Published This article is more than 2 years old.

An odd phrase has popped up this year in Chinese economy talk: “L-shaped growth.” In January, an interview with an “authoritative figure” appeared in the People’s Daily, the communist party’s mouthpiece. “China’s economy is unlikely to achieve a V-shape rebound, but instead an L-shape growth,” the anonymous figure said.

The phrase returned to the pages of the People’s Daily yesterday (May 9) in another interview (link in Chinese), this time with an “authoritative insider,” who insisted that “Chinese economic movements will not be ’U-shaped,’ let alone ’V-shaped,’ but ‘L-shaped’.”

It’s unclear who this insider is, or if it is the same person in both interviews, but the widespread dissemination of his, her or their views across state media suggests that “L-shaped growth” is now a relatively mainstream concept within the party. “The Q&A with the insider receives lots of attention, since the ‘authoritative insider’ is presumed to be high-level officials,” the People’s Daily unhelpfully adds.

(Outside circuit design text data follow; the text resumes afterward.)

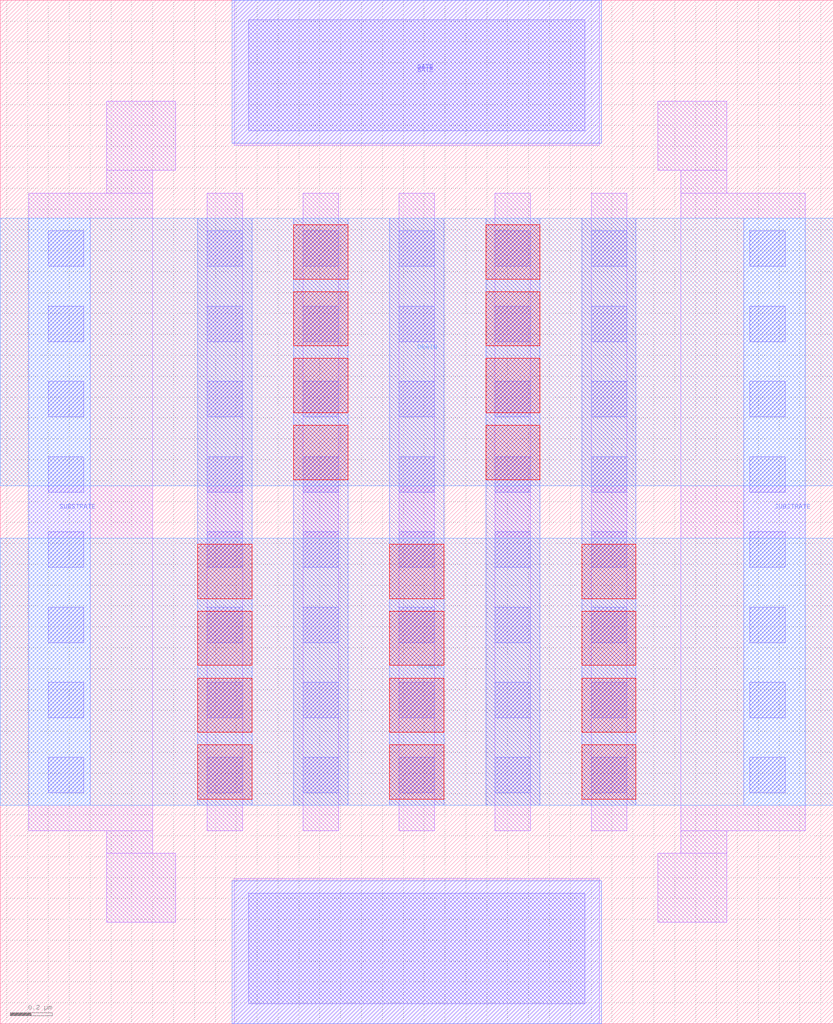
<source format=lef>
# Copyright 2020 The SkyWater PDK Authors
#
# Licensed under the Apache License, Version 2.0 (the "License");
# you may not use this file except in compliance with the License.
# You may obtain a copy of the License at
#
#     https://www.apache.org/licenses/LICENSE-2.0
#
# Unless required by applicable law or agreed to in writing, software
# distributed under the License is distributed on an "AS IS" BASIS,
# WITHOUT WARRANTIES OR CONDITIONS OF ANY KIND, either express or implied.
# See the License for the specific language governing permissions and
# limitations under the License.
#
# SPDX-License-Identifier: Apache-2.0

VERSION 5.7 ;
  NOWIREEXTENSIONATPIN ON ;
  DIVIDERCHAR "/" ;
  BUSBITCHARS "[]" ;
MACRO sky130_fd_pr__rf_nfet_01v8_lvt_cM04W3p00L0p18
  CLASS BLOCK ;
  FOREIGN sky130_fd_pr__rf_nfet_01v8_lvt_cM04W3p00L0p18 ;
  ORIGIN -0.070000  0.000000 ;
  SIZE  3.990000 BY  4.900000 ;
  PIN DRAIN
    ANTENNADIFFAREA  1.685600 ;
    PORT
      LAYER met2 ;
        RECT 0.070000 2.575000 4.060000 3.855000 ;
    END
  END DRAIN
  PIN GATE
    ANTENNAGATEAREA  2.167200 ;
    PORT
      LAYER li1 ;
        RECT 1.190000 0.000000 2.940000 0.695000 ;
        RECT 1.190000 4.205000 2.940000 4.900000 ;
      LAYER mcon ;
        RECT 1.260000 0.095000 2.870000 0.625000 ;
        RECT 1.260000 4.275000 2.870000 4.805000 ;
    END
    PORT
      LAYER met1 ;
        RECT 1.180000 0.000000 2.950000 0.685000 ;
        RECT 1.180000 4.215000 2.950000 4.900000 ;
    END
  END GATE
  PIN SOURCE
    ANTENNADIFFAREA  2.528400 ;
    PORT
      LAYER met2 ;
        RECT 0.070000 1.045000 4.060000 2.325000 ;
    END
  END SOURCE
  PIN SUBSTRATE
    ANTENNADIFFAREA  1.956500 ;
    ANTENNAGATEAREA  0.451500 ;
    PORT
      LAYER met1 ;
        RECT 0.205000 1.045000 0.500000 3.855000 ;
    END
    PORT
      LAYER met1 ;
        RECT 3.630000 1.045000 3.925000 3.855000 ;
    END
  END SUBSTRATE
  OBS
    LAYER li1 ;
      RECT 0.205000 0.925000 0.800000 3.975000 ;
      RECT 0.580000 0.485000 0.910000 0.815000 ;
      RECT 0.580000 0.815000 0.800000 0.925000 ;
      RECT 0.580000 3.975000 0.800000 4.085000 ;
      RECT 0.580000 4.085000 0.910000 4.415000 ;
      RECT 1.060000 0.925000 1.230000 3.975000 ;
      RECT 1.520000 0.925000 1.690000 3.975000 ;
      RECT 1.980000 0.925000 2.150000 3.975000 ;
      RECT 2.440000 0.925000 2.610000 3.975000 ;
      RECT 2.900000 0.925000 3.070000 3.975000 ;
      RECT 3.220000 0.485000 3.550000 0.815000 ;
      RECT 3.220000 4.085000 3.550000 4.415000 ;
      RECT 3.330000 0.815000 3.550000 0.925000 ;
      RECT 3.330000 0.925000 3.925000 3.975000 ;
      RECT 3.330000 3.975000 3.550000 4.085000 ;
    LAYER mcon ;
      RECT 0.300000 1.105000 0.470000 1.275000 ;
      RECT 0.300000 1.465000 0.470000 1.635000 ;
      RECT 0.300000 1.825000 0.470000 1.995000 ;
      RECT 0.300000 2.185000 0.470000 2.355000 ;
      RECT 0.300000 2.545000 0.470000 2.715000 ;
      RECT 0.300000 2.905000 0.470000 3.075000 ;
      RECT 0.300000 3.265000 0.470000 3.435000 ;
      RECT 0.300000 3.625000 0.470000 3.795000 ;
      RECT 1.060000 1.105000 1.230000 1.275000 ;
      RECT 1.060000 1.465000 1.230000 1.635000 ;
      RECT 1.060000 1.825000 1.230000 1.995000 ;
      RECT 1.060000 2.185000 1.230000 2.355000 ;
      RECT 1.060000 2.545000 1.230000 2.715000 ;
      RECT 1.060000 2.905000 1.230000 3.075000 ;
      RECT 1.060000 3.265000 1.230000 3.435000 ;
      RECT 1.060000 3.625000 1.230000 3.795000 ;
      RECT 1.520000 1.105000 1.690000 1.275000 ;
      RECT 1.520000 1.465000 1.690000 1.635000 ;
      RECT 1.520000 1.825000 1.690000 1.995000 ;
      RECT 1.520000 2.185000 1.690000 2.355000 ;
      RECT 1.520000 2.545000 1.690000 2.715000 ;
      RECT 1.520000 2.905000 1.690000 3.075000 ;
      RECT 1.520000 3.265000 1.690000 3.435000 ;
      RECT 1.520000 3.625000 1.690000 3.795000 ;
      RECT 1.980000 1.105000 2.150000 1.275000 ;
      RECT 1.980000 1.465000 2.150000 1.635000 ;
      RECT 1.980000 1.825000 2.150000 1.995000 ;
      RECT 1.980000 2.185000 2.150000 2.355000 ;
      RECT 1.980000 2.545000 2.150000 2.715000 ;
      RECT 1.980000 2.905000 2.150000 3.075000 ;
      RECT 1.980000 3.265000 2.150000 3.435000 ;
      RECT 1.980000 3.625000 2.150000 3.795000 ;
      RECT 2.440000 1.105000 2.610000 1.275000 ;
      RECT 2.440000 1.465000 2.610000 1.635000 ;
      RECT 2.440000 1.825000 2.610000 1.995000 ;
      RECT 2.440000 2.185000 2.610000 2.355000 ;
      RECT 2.440000 2.545000 2.610000 2.715000 ;
      RECT 2.440000 2.905000 2.610000 3.075000 ;
      RECT 2.440000 3.265000 2.610000 3.435000 ;
      RECT 2.440000 3.625000 2.610000 3.795000 ;
      RECT 2.900000 1.105000 3.070000 1.275000 ;
      RECT 2.900000 1.465000 3.070000 1.635000 ;
      RECT 2.900000 1.825000 3.070000 1.995000 ;
      RECT 2.900000 2.185000 3.070000 2.355000 ;
      RECT 2.900000 2.545000 3.070000 2.715000 ;
      RECT 2.900000 2.905000 3.070000 3.075000 ;
      RECT 2.900000 3.265000 3.070000 3.435000 ;
      RECT 2.900000 3.625000 3.070000 3.795000 ;
      RECT 3.660000 1.105000 3.830000 1.275000 ;
      RECT 3.660000 1.465000 3.830000 1.635000 ;
      RECT 3.660000 1.825000 3.830000 1.995000 ;
      RECT 3.660000 2.185000 3.830000 2.355000 ;
      RECT 3.660000 2.545000 3.830000 2.715000 ;
      RECT 3.660000 2.905000 3.830000 3.075000 ;
      RECT 3.660000 3.265000 3.830000 3.435000 ;
      RECT 3.660000 3.625000 3.830000 3.795000 ;
    LAYER met1 ;
      RECT 1.015000 1.045000 1.275000 3.855000 ;
      RECT 1.475000 1.045000 1.735000 3.855000 ;
      RECT 1.935000 1.045000 2.195000 3.855000 ;
      RECT 2.395000 1.045000 2.655000 3.855000 ;
      RECT 2.855000 1.045000 3.115000 3.855000 ;
    LAYER via ;
      RECT 1.015000 1.075000 1.275000 1.335000 ;
      RECT 1.015000 1.395000 1.275000 1.655000 ;
      RECT 1.015000 1.715000 1.275000 1.975000 ;
      RECT 1.015000 2.035000 1.275000 2.295000 ;
      RECT 1.475000 2.605000 1.735000 2.865000 ;
      RECT 1.475000 2.925000 1.735000 3.185000 ;
      RECT 1.475000 3.245000 1.735000 3.505000 ;
      RECT 1.475000 3.565000 1.735000 3.825000 ;
      RECT 1.935000 1.075000 2.195000 1.335000 ;
      RECT 1.935000 1.395000 2.195000 1.655000 ;
      RECT 1.935000 1.715000 2.195000 1.975000 ;
      RECT 1.935000 2.035000 2.195000 2.295000 ;
      RECT 2.395000 2.605000 2.655000 2.865000 ;
      RECT 2.395000 2.925000 2.655000 3.185000 ;
      RECT 2.395000 3.245000 2.655000 3.505000 ;
      RECT 2.395000 3.565000 2.655000 3.825000 ;
      RECT 2.855000 1.075000 3.115000 1.335000 ;
      RECT 2.855000 1.395000 3.115000 1.655000 ;
      RECT 2.855000 1.715000 3.115000 1.975000 ;
      RECT 2.855000 2.035000 3.115000 2.295000 ;
  END
END sky130_fd_pr__rf_nfet_01v8_lvt_cM04W3p00L0p18
END LIBRARY

</source>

This is the latest inscrutable official or semi-official indication of where the Chinese economy is headed, a matter of ever-growing concern to the rest of the world. China’s sudden devaluation of the yuan last year, for example, caused other currencies to move and left investors confused.

Missing from all the interviews is any answer to the question of what “L-shaped growth” actually means. Is the “L” upright, which might suggest economic stagnation? Lying on its back, implying a rapid, hockey-stick recovery? Or even a steep drop-off, like ┐?

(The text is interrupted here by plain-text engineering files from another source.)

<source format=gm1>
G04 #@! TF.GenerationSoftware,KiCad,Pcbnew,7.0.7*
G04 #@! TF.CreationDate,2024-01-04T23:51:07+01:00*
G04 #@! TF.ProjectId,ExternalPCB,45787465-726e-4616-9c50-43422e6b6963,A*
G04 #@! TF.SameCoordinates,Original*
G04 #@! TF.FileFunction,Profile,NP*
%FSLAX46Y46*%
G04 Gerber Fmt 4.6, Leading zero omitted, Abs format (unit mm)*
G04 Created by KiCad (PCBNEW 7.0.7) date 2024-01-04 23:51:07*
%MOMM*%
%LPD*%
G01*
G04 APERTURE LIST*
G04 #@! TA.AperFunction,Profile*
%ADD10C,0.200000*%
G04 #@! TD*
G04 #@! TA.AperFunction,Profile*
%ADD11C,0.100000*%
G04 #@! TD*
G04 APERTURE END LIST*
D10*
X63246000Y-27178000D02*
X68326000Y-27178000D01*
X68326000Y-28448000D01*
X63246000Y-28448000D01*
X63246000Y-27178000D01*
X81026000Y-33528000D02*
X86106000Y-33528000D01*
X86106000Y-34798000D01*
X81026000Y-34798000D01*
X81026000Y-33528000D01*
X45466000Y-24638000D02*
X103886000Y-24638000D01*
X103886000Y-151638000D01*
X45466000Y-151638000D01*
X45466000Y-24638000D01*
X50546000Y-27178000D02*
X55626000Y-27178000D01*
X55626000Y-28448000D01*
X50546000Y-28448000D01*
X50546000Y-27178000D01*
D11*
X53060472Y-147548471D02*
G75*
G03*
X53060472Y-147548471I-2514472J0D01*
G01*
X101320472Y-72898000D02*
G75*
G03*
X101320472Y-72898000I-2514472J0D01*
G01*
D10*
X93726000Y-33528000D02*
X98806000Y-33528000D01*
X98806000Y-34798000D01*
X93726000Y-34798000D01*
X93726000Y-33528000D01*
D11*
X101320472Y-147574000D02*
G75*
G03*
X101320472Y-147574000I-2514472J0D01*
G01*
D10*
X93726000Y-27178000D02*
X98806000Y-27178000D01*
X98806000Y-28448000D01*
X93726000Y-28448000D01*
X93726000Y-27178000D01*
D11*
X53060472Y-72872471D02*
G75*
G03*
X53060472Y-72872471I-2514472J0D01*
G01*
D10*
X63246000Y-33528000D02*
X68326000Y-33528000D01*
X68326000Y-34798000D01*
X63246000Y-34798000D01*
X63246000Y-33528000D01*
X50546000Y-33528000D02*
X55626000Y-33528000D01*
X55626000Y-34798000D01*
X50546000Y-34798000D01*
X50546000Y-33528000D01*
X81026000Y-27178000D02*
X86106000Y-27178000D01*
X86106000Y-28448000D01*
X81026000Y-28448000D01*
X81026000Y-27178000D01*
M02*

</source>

Usually, an ”L-shape” in economic analysis applies to a precipitous drop or contraction—normally in a recession—followed by a painfully slow and gradual recovery. Japan’s “lost decade” is the most commonly used example of an L-shaped recession recovery.

But China has had no such drop, only a gradual slowdown. What’s more, the Chinese economy is not in recession. Growth remains above 6%, according to official figures (though the real number may be considerably lower).

Based on recent history, the most likely interpretation of the “L-shape” claim is that it is mainly about the horizontal line at the bottom of the “L”—meaning growth is going to remain steady after the decline of recent years, but will not take on a “U” or “V” trajectory to return to the double-digit levels of yore. Of course, this assumes that the “L” is in a relatively normal “L” position and has not been significantly rotated. But it might be in China’s interests to be a little less enigmatic about what its “L” stands for.